▶ [What you are asked to do]:
What lines of the data below hold "пошта"? Show them.

Stored entries
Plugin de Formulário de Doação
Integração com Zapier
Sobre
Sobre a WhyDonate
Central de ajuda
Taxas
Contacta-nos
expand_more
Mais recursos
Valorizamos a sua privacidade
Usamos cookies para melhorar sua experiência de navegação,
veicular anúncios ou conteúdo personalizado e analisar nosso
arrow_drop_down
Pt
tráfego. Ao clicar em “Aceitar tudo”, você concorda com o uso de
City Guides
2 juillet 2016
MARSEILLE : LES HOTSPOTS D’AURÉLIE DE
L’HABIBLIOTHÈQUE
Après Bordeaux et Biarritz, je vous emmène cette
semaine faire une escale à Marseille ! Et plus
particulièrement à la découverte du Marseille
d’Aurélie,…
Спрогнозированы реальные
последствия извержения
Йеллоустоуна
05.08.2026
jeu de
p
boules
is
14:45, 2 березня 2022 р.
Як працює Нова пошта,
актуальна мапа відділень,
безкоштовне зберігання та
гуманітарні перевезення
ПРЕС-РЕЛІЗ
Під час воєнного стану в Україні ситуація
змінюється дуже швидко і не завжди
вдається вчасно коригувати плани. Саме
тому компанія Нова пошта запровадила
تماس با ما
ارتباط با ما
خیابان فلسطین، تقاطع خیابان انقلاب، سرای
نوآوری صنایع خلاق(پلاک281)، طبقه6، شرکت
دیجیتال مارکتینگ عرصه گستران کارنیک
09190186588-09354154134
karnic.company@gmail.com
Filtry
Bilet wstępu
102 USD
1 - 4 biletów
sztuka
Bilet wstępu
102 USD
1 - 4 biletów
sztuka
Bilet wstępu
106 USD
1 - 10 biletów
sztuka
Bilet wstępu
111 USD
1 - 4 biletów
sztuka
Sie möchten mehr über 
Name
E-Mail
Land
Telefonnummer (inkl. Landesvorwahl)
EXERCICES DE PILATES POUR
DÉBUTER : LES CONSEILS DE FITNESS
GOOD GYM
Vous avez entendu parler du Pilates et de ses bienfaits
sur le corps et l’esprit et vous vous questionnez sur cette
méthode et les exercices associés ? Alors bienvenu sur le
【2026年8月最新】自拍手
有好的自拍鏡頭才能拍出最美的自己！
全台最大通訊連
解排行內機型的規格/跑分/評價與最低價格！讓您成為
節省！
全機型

▶ [Response area]:
Як працює Нова пошта,
тому компанія Нова пошта запровадила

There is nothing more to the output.